No increase was seen for the number of normochromatic cells with micronuclei.

Applicant's summary and conclusion

Conclusions:

Interpretation of results (migrated information): negative
3-methylbutanol was not genotoxic in-vivo (mouse micronucleus test). The result can be interpolated to isovaleric acid because the alcohol is rapidly oxidised to the acid.

Executive summary:

3-methylbutanol was tested for its potential to induce chromosome damage (micronuclei) in mice. The study was conducted according to OECD 474 using NMRI mice (5 per sex and dose) and under GLP conditions. The animals received 1500 mg 3-methylbutanolkg bw by oral gavage; vehicle and positive controls (cyclophosphamide) were included. The dose was selected based on clear toxicity observed in animals at 2000 mg/kg bw, but not at 1000 mg(kg bw.

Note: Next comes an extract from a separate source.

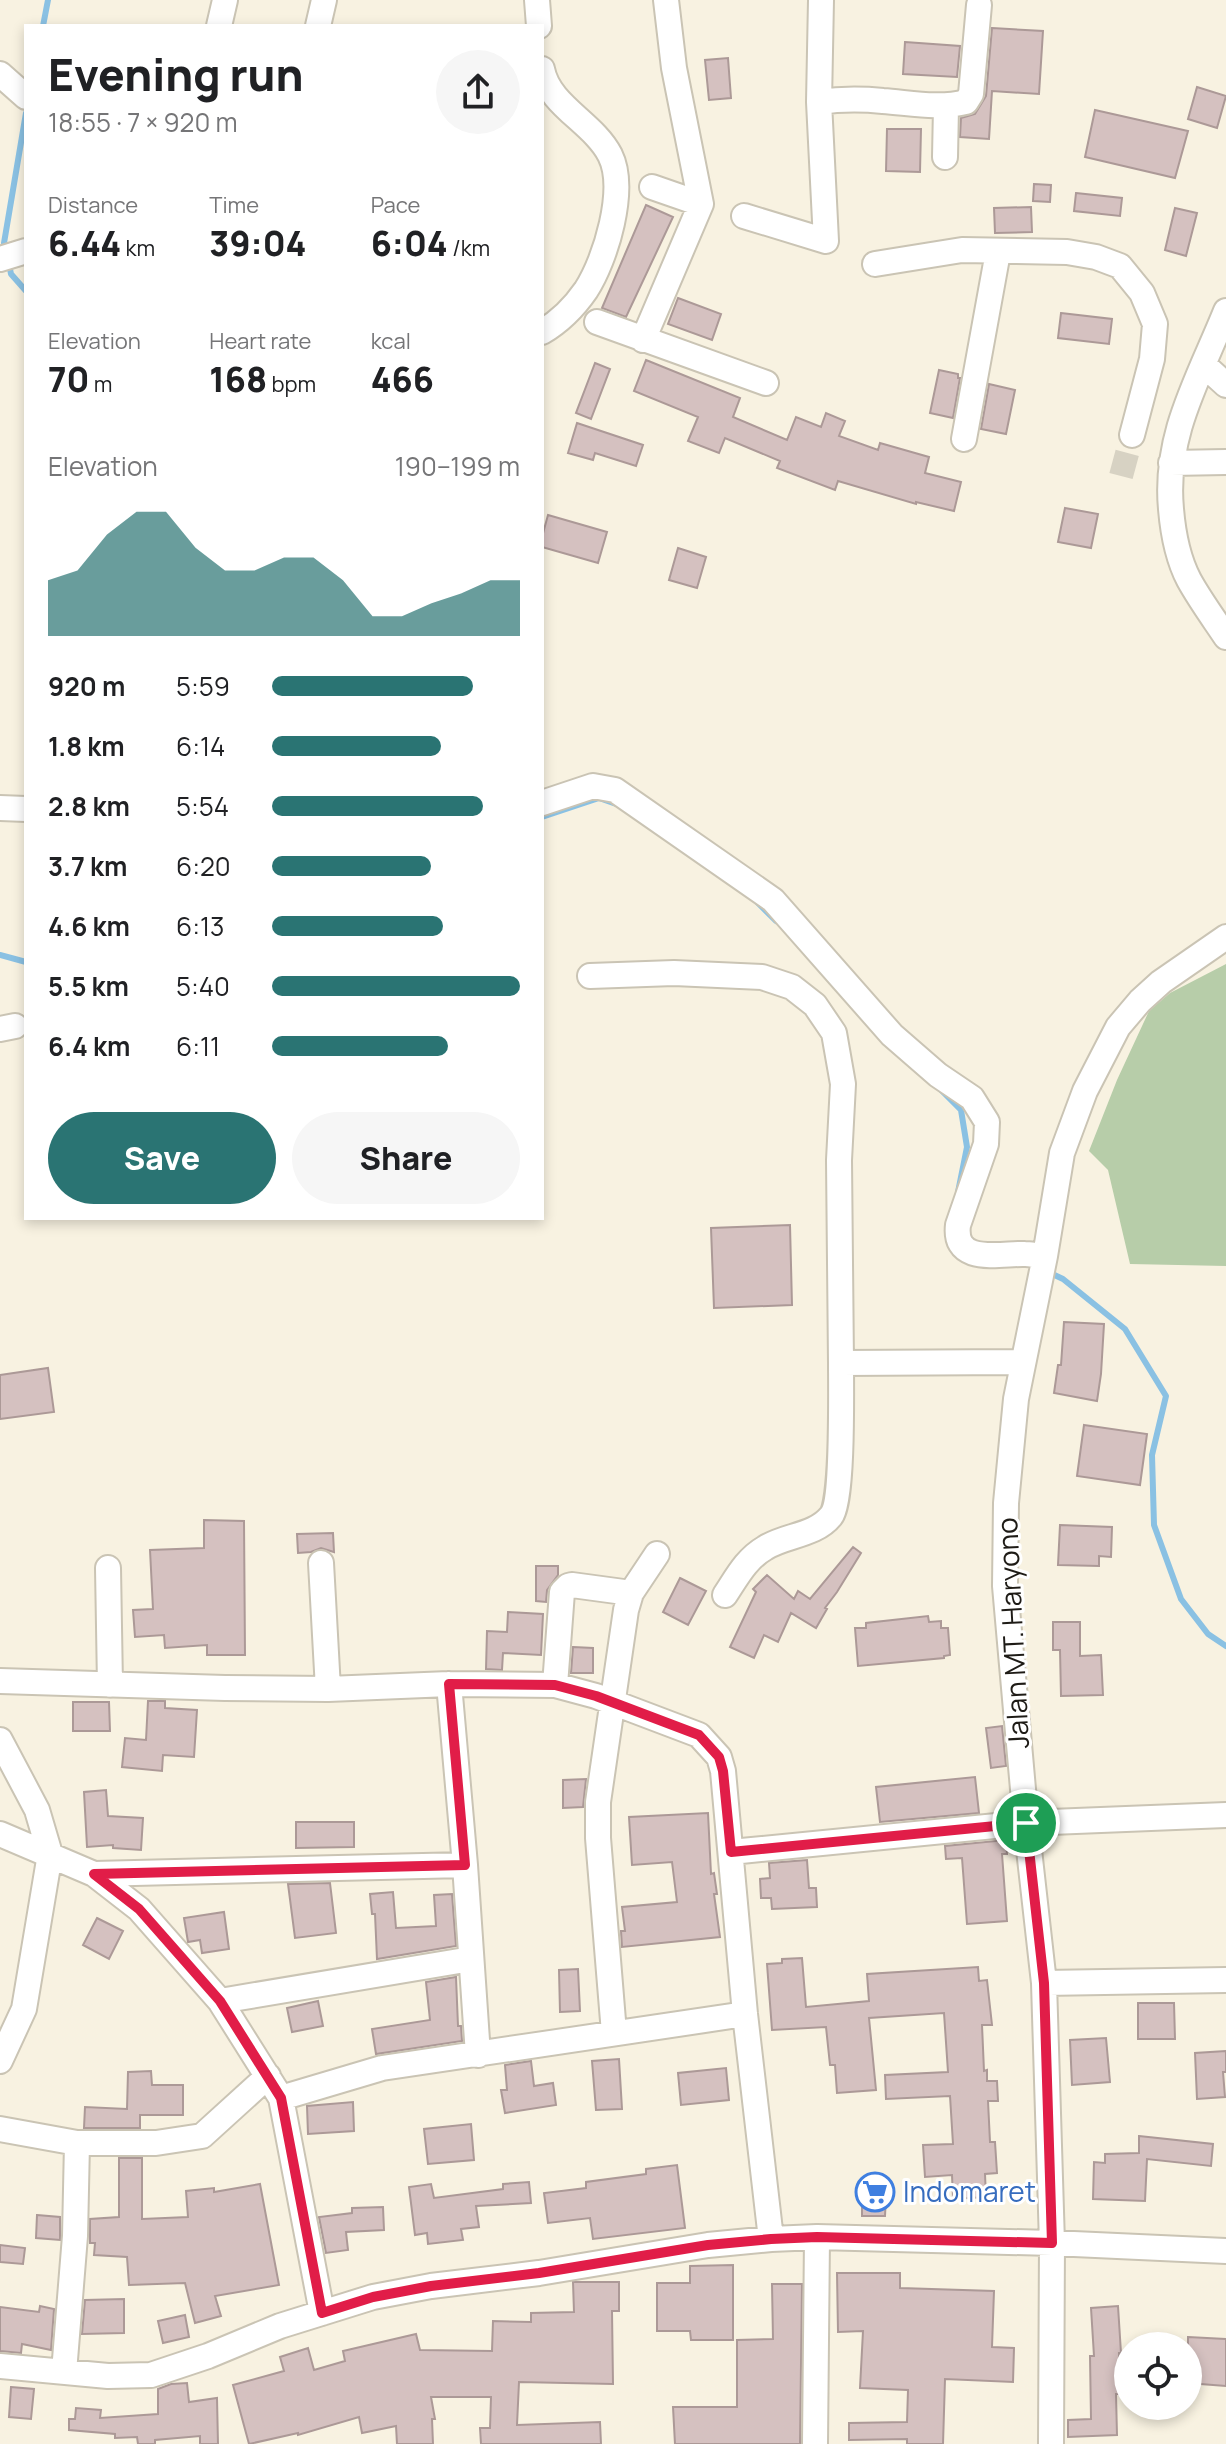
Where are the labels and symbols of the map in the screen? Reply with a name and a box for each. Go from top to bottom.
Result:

Clear signs of toxicity were seen (dyspnea, prone position in 75% of the animals; titubation in 25% of the animals) along with a significant body weight decrease. No increase of micronucleated polychromatic was noted in males and females at 24 and 48 hours after treatment, except a weak, yet statistically significant increase in females at 24 hours (1.7 per 1000 cells with micronuclei; negative control: 0.5 per 1000 cells; p<0.02).No increase was seen for the number of normochromatic cells with micronuclei. The vehicle and positive controls performed as expected. It was thus concluded that 3-methylbutanol did not induce micronuclei in-vivo (Utesch and Walter, 1999).

 

The study is considered to be valid and the result can be transferred to isovaleric acid since the alcohol is rapidly oxidised to acid in-vivo.